甲苯是一种有毒的挥发性有机化合物（VOC），具有重大的环境和健康风险。研究了移动床生物膜反应器（MBBR）和气泡塔反应器（BCR）系统在不同操作条件下的甲苯生物降解性能。使用回流活性污泥（RAS）作为接种剂，MBBR表现出卓越的性能，与ECmax为370 g.m⁻³.h毒血症（ILR）的BCR相比，MBBR的最大消除能力（ECmax）为347 g.m⁻³.h毒血症（RE）为73 %，其进口负荷率（ILR）更高，但RE较低，为44%。生物膜微生物分析显示，MBBR中芳香降解属富集，特别是Castellaniella（35% %）和Pseudomonas(7.2 %)，同时微生物多样性降低。Shannon指数由6.6降至5.8，Chao1丰富度由871降至584，Simpson指数由0.95降至0.82。使用霍尔丹方程建立的动力学模型表明，在较高的甲苯浓度下，底物的抑制作用为ECmax = 5000 g·m⁻³·h⁻¹，K = 18 g·m⁻³，K = 0.25 g·m⁻³。化学计量分析表明，甲苯矿化成CO₂的比例为20% %。总体而言，MBBR在可变负载下表现出更高的操作灵活性、微生物适应性和稳定性，使其成为处理含voc的气流的强大且可扩展的选择，特别是那些含有甲苯等疏水性化合物的气流。

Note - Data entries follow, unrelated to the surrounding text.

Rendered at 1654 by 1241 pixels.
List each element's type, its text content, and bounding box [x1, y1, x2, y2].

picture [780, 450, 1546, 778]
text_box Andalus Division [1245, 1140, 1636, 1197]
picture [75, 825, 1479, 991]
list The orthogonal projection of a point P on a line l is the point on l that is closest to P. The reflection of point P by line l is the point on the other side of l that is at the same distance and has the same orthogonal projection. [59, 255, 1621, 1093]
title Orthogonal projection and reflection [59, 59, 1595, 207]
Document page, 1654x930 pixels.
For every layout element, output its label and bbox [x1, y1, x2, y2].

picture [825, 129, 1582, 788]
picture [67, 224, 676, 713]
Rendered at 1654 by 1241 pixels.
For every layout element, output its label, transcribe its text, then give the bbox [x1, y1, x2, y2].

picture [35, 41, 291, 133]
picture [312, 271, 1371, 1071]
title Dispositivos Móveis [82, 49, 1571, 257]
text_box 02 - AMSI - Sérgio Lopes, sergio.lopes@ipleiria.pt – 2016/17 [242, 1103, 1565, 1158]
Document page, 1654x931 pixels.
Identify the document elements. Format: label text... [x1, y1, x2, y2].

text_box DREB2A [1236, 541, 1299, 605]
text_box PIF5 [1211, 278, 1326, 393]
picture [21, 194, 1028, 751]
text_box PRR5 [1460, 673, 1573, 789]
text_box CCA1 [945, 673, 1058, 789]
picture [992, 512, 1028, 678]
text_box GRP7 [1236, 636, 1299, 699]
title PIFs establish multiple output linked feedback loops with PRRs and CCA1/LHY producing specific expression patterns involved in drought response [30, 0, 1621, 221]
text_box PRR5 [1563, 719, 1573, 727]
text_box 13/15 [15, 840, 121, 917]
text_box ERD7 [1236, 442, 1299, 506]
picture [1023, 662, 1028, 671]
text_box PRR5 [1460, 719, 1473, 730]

本文章由计算机程序翻译，如有差异，请以英文原文为准。

求助全文

约1分钟内获得全文求助全文

来源期刊

Biochemical Engineering Journal 工程技术-工程：化工

CiteScore

7.10

自引率

5.10%

发文量

380

审稿时长

34 days

期刊介绍： The Biochemical Engineering Journal aims to promote progress in the crucial chemical engineering aspects of the development of biological processes associated with everything from raw materials preparation to product recovery relevant to industries as diverse as medical/healthcare, industrial biotechnology, and environmental biotechnology. The Journal welcomes full length original research papers, short communications, and review papers* in the following research fields: Biocatalysis (enzyme or microbial) and biotransformations, including immobilized biocatalyst preparation and kinetics Biosensors and Biodevices including biofabrication and novel fuel cell development Bioseparations including scale-up and protein refolding/renaturation Environmental Bioengineering including bioconversion, bioremediation, and microbial fuel cells Bioreactor Systems including characterization, optimization and scale-up Bioresources and Biorefinery Engineering including biomass conversion, biofuels, bioenergy, and optimization Industrial Biotechnology including specialty chemicals, platform chemicals and neutraceuticals Biomaterials and Tissue Engineering including bioartificial organs, cell encapsulation, and controlled release Cell Culture Engineering (plant, animal or insect cells) including viral vectors, monoclonal antibodies, recombinant proteins, vaccines, and secondary metabolites Cell Therapies and Stem Cells including pluripotent, mesenchymal and hematopoietic stem cells; immunotherapies; tissue-specific differentiation; and cryopreservation Metabolic Engineering, Systems and Synthetic Biology including OMICS, bioinformatics, in silico biology, and metabolic flux analysis Protein Engineering including enzyme engineering and directed evolution.